Us begins and ends with very different takes on the 1986 campaign "Hands Across America," which aimed to create an unbroken chain of people holding hands across the continental United States to raise money for famine and homelessness. There were a lot of gaps in the chain. $34 million was raised, and $15 million went to charity, with the other $19 million going towards "Hands Across America's" promotional campaign, a fitting symbol of the upper-class hubris and self-congratulation of the Reagan-era.

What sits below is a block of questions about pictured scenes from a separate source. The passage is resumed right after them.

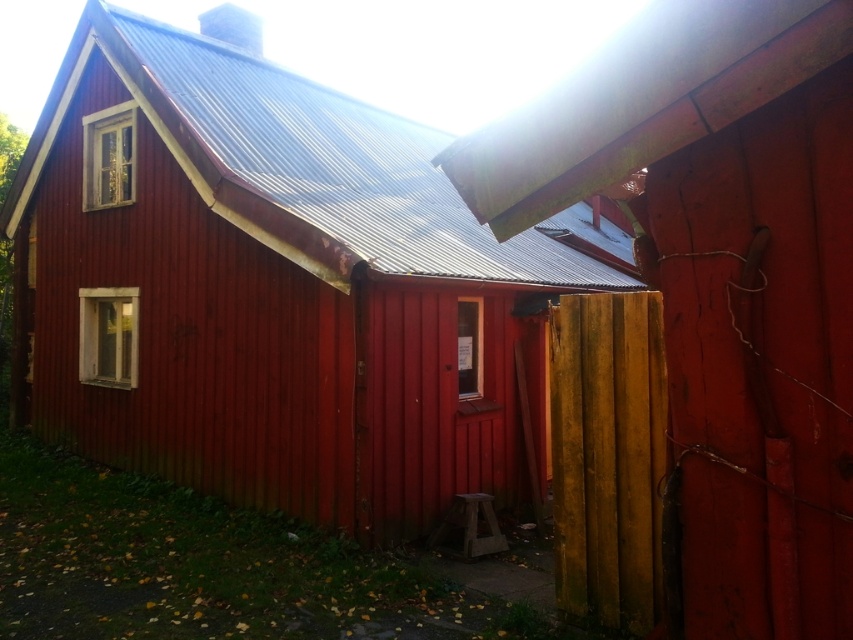
Where is `wooden planks at right`? The height and width of the screenshot is (640, 853). wooden planks at right is located at coordinates (721, 282).

Between wooden planks at right and yellow wood fence at right, which one is positioned lower?

yellow wood fence at right is lower down.

At what (x,y) coordinates should I click in order to perform the action: click on wooden planks at right. Please return your answer as a coordinate pair (x, y). Looking at the image, I should click on (721, 282).

Does smooth wooden cabin at center have a greater width compared to yellow wood fence at right?

Indeed, smooth wooden cabin at center has a greater width compared to yellow wood fence at right.

Which is behind, point (285, 112) or point (622, 358)?

Point (285, 112)

Between point (474, 486) and point (630, 413), which one is positioned in front?

Point (630, 413) is more forward.

The image size is (853, 640). Identify the location of smooth wooden cabin at center. (271, 288).

Is smooth wooden cabin at center above wooden planks at right?

Yes, smooth wooden cabin at center is above wooden planks at right.

Is smooth wooden cabin at center bigger than wooden planks at right?

Indeed, smooth wooden cabin at center has a larger size compared to wooden planks at right.

This screenshot has width=853, height=640. Describe the element at coordinates (271, 288) in the screenshot. I see `smooth wooden cabin at center` at that location.

The width and height of the screenshot is (853, 640). What are the coordinates of `smooth wooden cabin at center` in the screenshot? It's located at (271, 288).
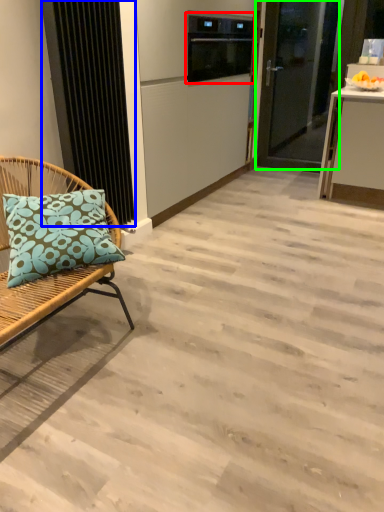
Question: Which is farther away from appliance (highlighted by a red box)? radiator (highlighted by a blue box) or door (highlighted by a green box)?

Trapped in the world of the Tethered, the original Adelaide fixates on her "Hands Across America" t-shirt, showing red figures joining hands in a row across the country. In the film's final shot, hundreds of thousands of Tethered are shown to have successfully achieved her vision. They've escaped their confinement against the best efforts of those above them. "It's our time up above," Red matter-of-factly tells her human captor, her original shadow.